Buttermilk is just milk with some added acidic properties. The flavor that it gives birth to is the favorite of many bakers worldwide. It plays a significant role in moisturizing and flavoring the cakes to the right amount. But to carry out a perfect flavor infusion, precision in quantity and the presence of baking soda is crucial.


Basically, the buttermilk softens the raw materials and makes the baked good even more tender. What’s nicer than bread that has the appropriate flavor equilibrium?

Many chefs will tell you that buttermilk is the evolution of milk in recipes, but that’s necessarily not the case. It’s just an alternative that leads the recipe to a very different outcome. Our next section is dedicated to helping you scrutinize which one suits your cooking style best.

Buttermilk vs. Milk in Cake: When to Use Which?

In a perfect world, our contenders can be used interchangeably upon one’s wish. That’s partially true.

Buttermilk vs. Milk in Cake

While that’s a good thing, it also makes the baking process a little more intricate. Let’s dive into why one of them reacts differently than the other.

Composition and Nutrition

Buttermilk and milk are both rich in Calcium, Magnesium, and Copper. Apart from that, they are more or less equal in minerals. However, an additional feature in the buttermilk is the lactic acid that makes it churn.

Since buttermilk is always comparatively more processed than raw milk, the latter’s vitamin values are always higher. If you’re someone who lives by a low-calorie, low-fat diet, then buttermilk should be your pick.


You may use your buttermilk to give your cakes a deeper color as opposed to milk. But if you want a subtler taste in your baked goodies, then make sure to use milk instead. Remember that the crust of milk-made cake is generally thicker. So you can count the two ingredients as separate approaches to different textures.

Buttermilk vs. Milk in Cake

Buttermilk is for recipes such as pound cakes. Any heavy baked body will turn out perfect if the baker uses buttermilk. But if you’re making a regular sponge cake or some cupcakes for home, then our standard milk (whisked) will do the job.
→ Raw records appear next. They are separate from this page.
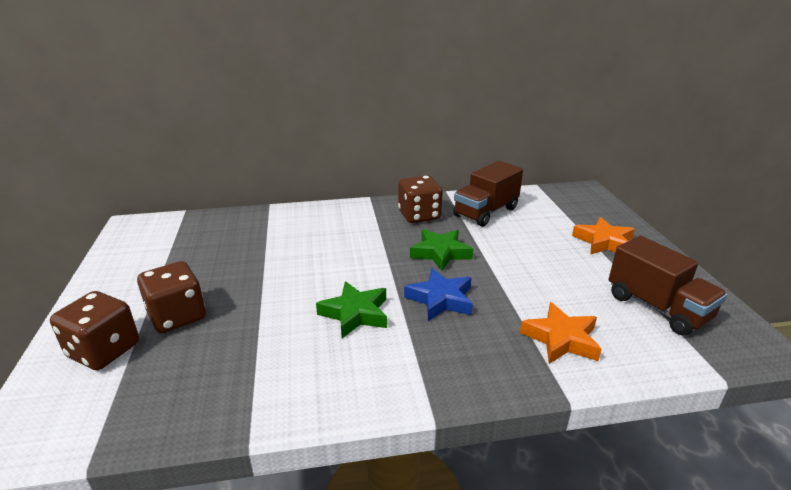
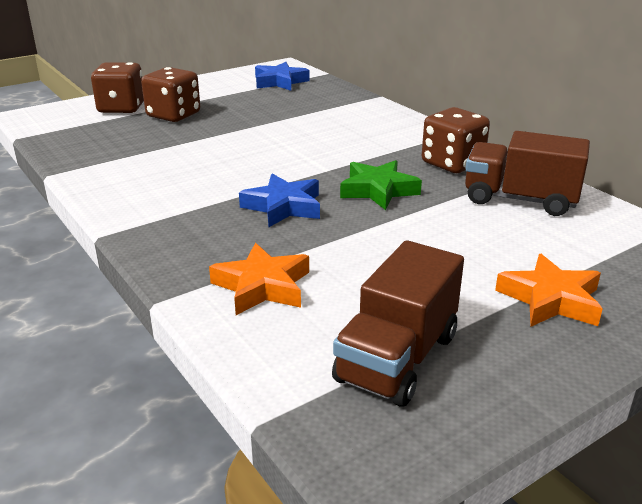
camera: 65 degrees right, 0 degrees up
(172, 236) = (280, 82): none -> blue star
(355, 313) = (226, 173): green star -> none

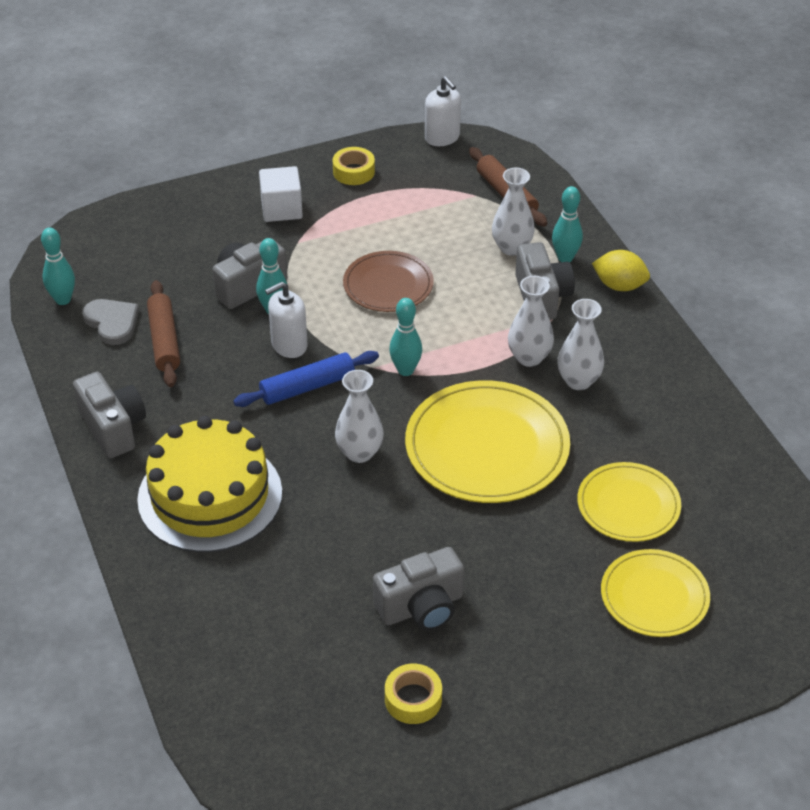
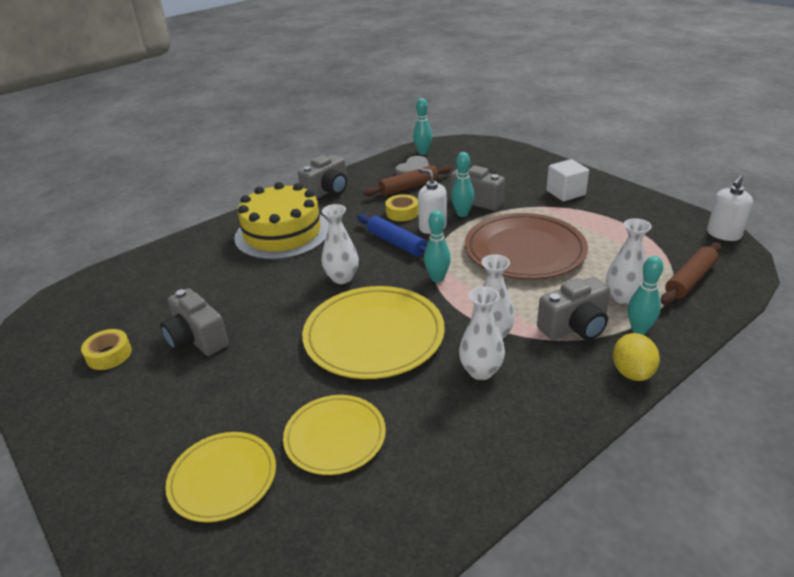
camera: 75 degrees right, 10 degrees down
(353, 172) = (635, 208): yellow tape -> yellow tape (402, 213)
(388, 285) = (524, 250): brown plate -> brown plate, size x1.65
Buttermilk, due to the presence of lactic acid, tastes quite different from milk. If you’ve never tasted the difference, try using skimmed milk as a reference point.

Buttermilk vs. Milk in Cake

You will notice that the buttermilk is much richer in flavor and has low-fat properties. As a result, cakes made out of milk will melt in your mouth faster than those made out of buttermilk. That’s not necessarily a taste-based feature, but it’s a part of the bigger picture that only experienced bakers can relate to.
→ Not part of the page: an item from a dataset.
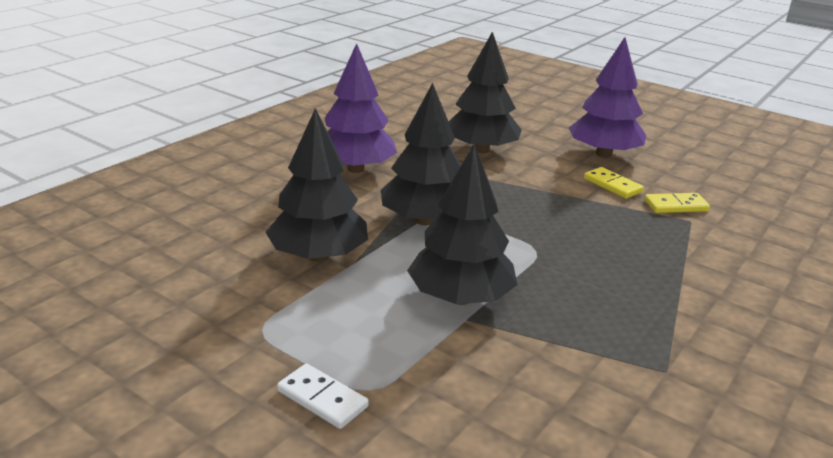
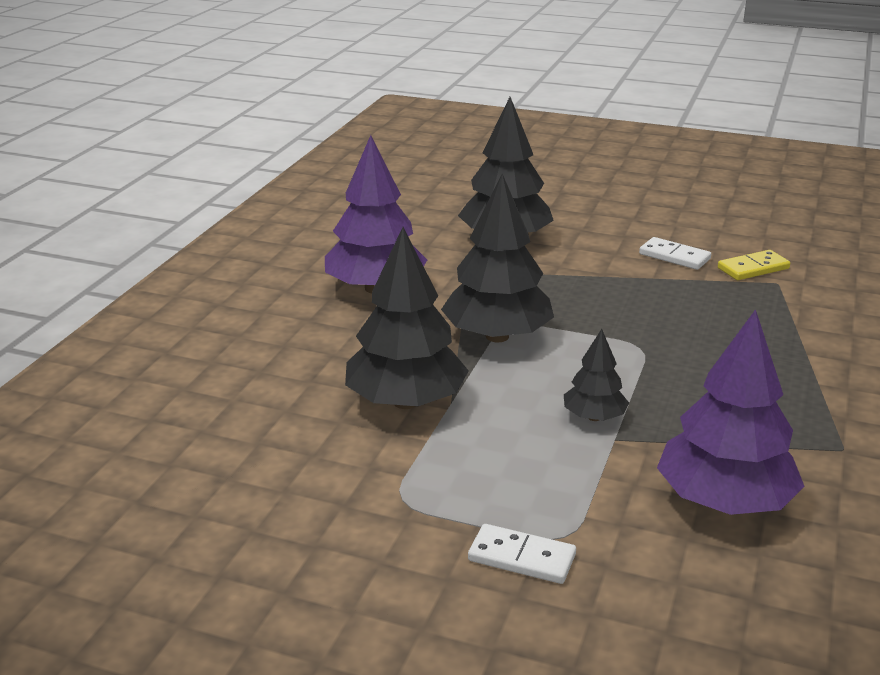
camera: 15 degrees left, 0 degrees up
(460, 298) = (594, 417): black tree -> black tree, size x0.52
(603, 154) = (643, 221): purple tree -> purple tree (724, 501)
(612, 185) = (674, 256): yellow domino -> white domino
Reaction to Other Ingredients

This is the only factor where the two finally shows some similarities. They have nearly the same reaction on dry ingredients, which is to moisturize them and make the baking process seamless.

If you want a more delicate texture in your cakes, try going for buttermilk as it whips easy. But if you’re going for the coarse baked delights, then whipped milk should be your pick.
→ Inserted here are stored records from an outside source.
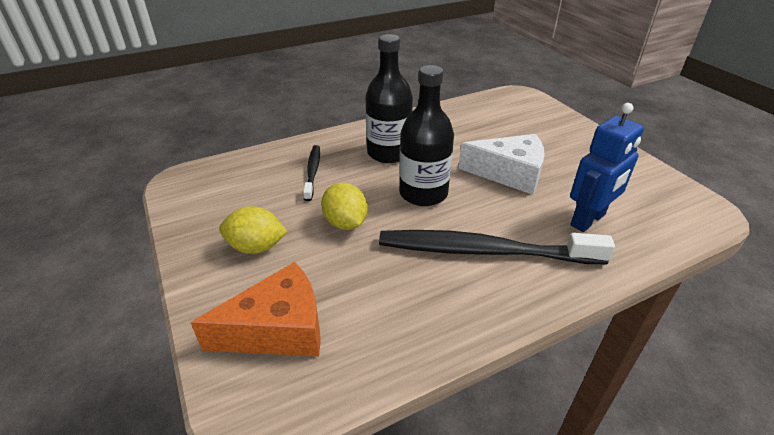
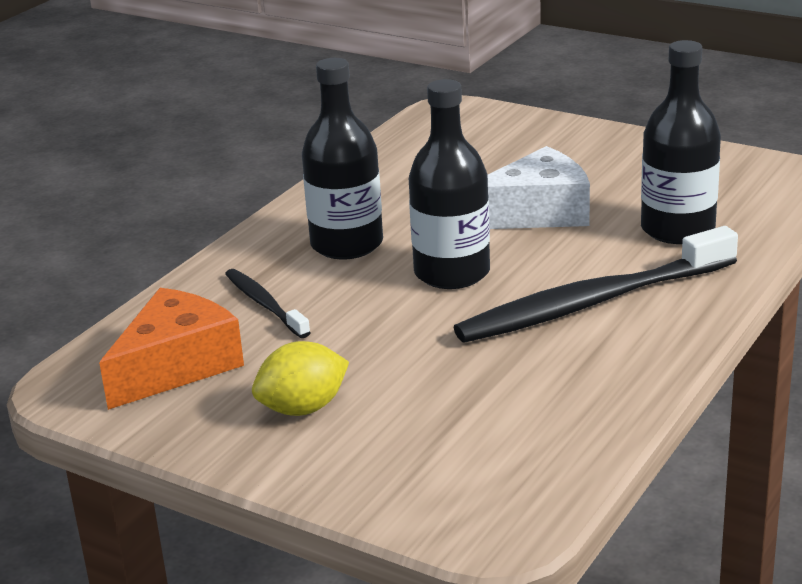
camera: 30 degrees left, 10 degrees down
(278, 329) = (441, 463): orange cheese -> orange cheese (177, 366)
(345, 223) = (389, 340): yellow lemon -> none
(588, 220) = (677, 229): blue robot -> black bottle

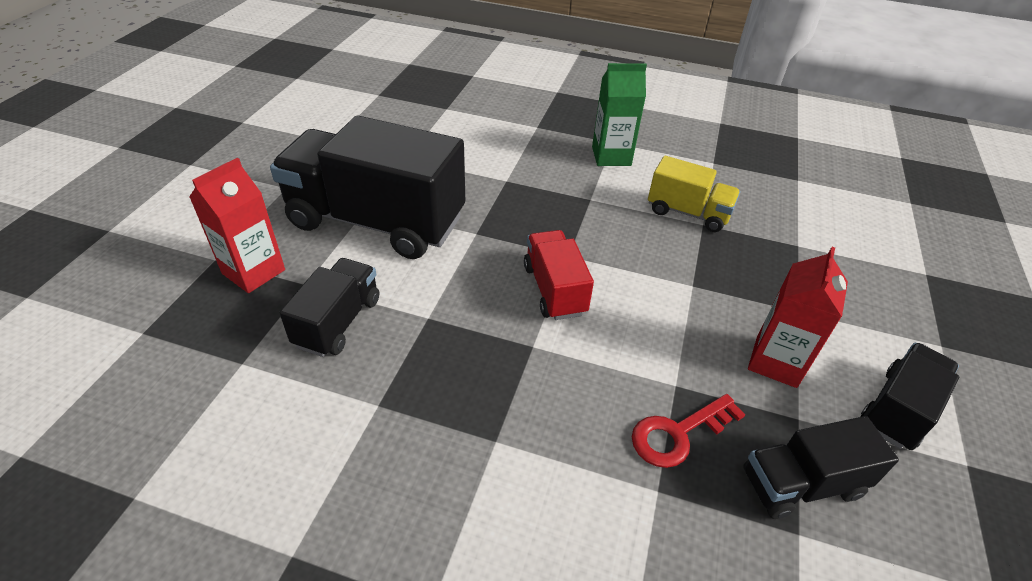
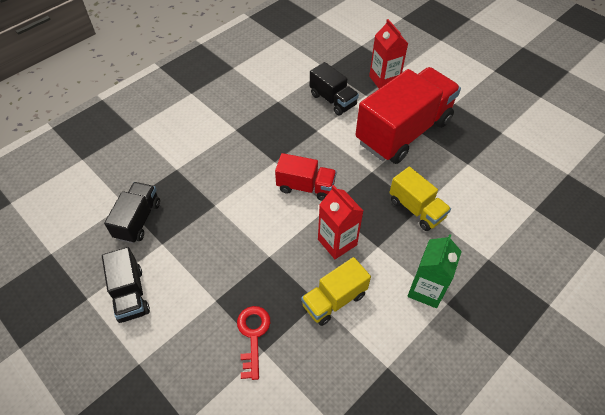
camera: 120 degrees right, 10 degrees up
(376, 222) = (403, 131): black truck -> red truck
(511, 182) = (416, 209): none -> yellow truck
(678, 433) = (192, 190): red key -> red key (253, 335)
(776, 362) = (195, 259): red carton -> red carton (337, 242)

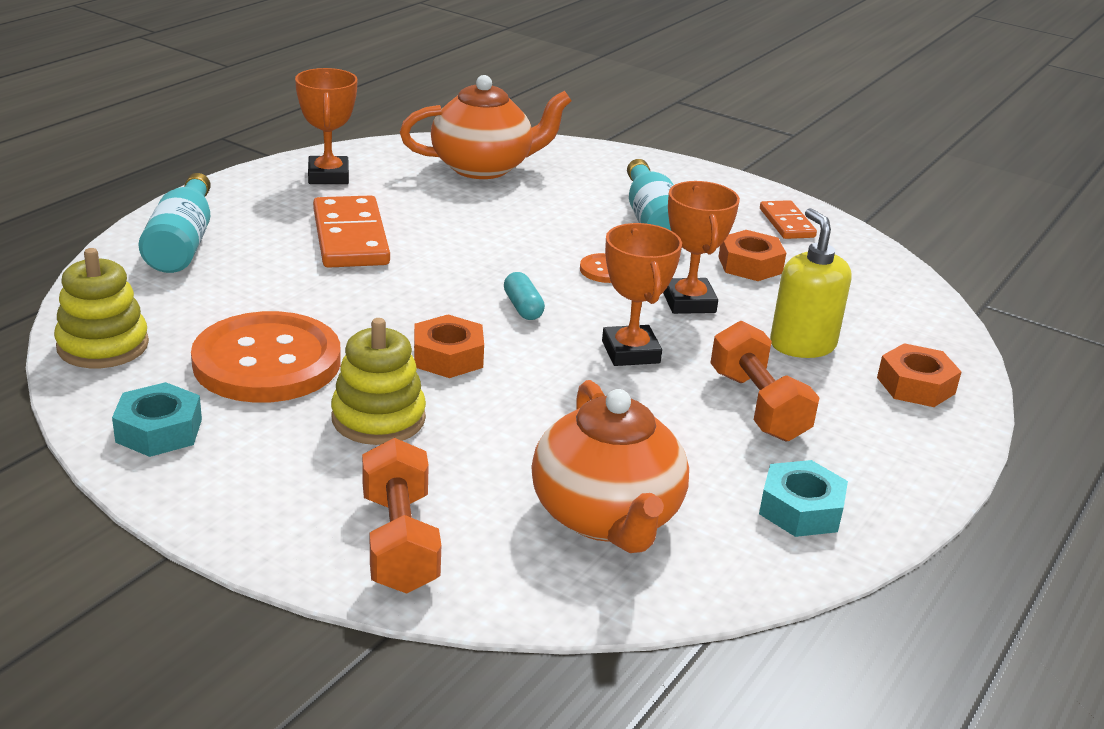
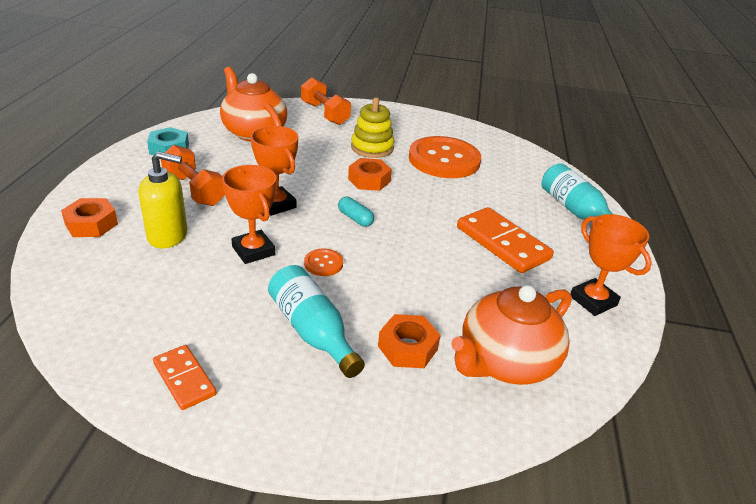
camera: 155 degrees right, 5 degrees up
(103, 346) = (515, 152): yellow stacking toy -> none
(159, 431) = (445, 128): turquoise nut -> none
(750, 265) = (214, 303): orange nut -> orange nut (407, 347)
(802, 345) = (168, 236): yellow soap dispenser -> yellow soap dispenser turned 45 degrees counterclockwise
Choose Reasonably, Not Whimsically

As far as value for money is concerned, milk is always the winner. Why? Well, that’s because buttermilk is relatively more expensive. Some buttermilk manufacturers will actually profit twice their production costing, making it quite pricey in some regions. But we can’t deny the flavor boost it brings in cakes!

Use the one that your recipe asks for. Remember that one contender is not better than the other in the battle of buttermilk vs. milk in cake. It’s just a matter of what you’re looking for in a cake.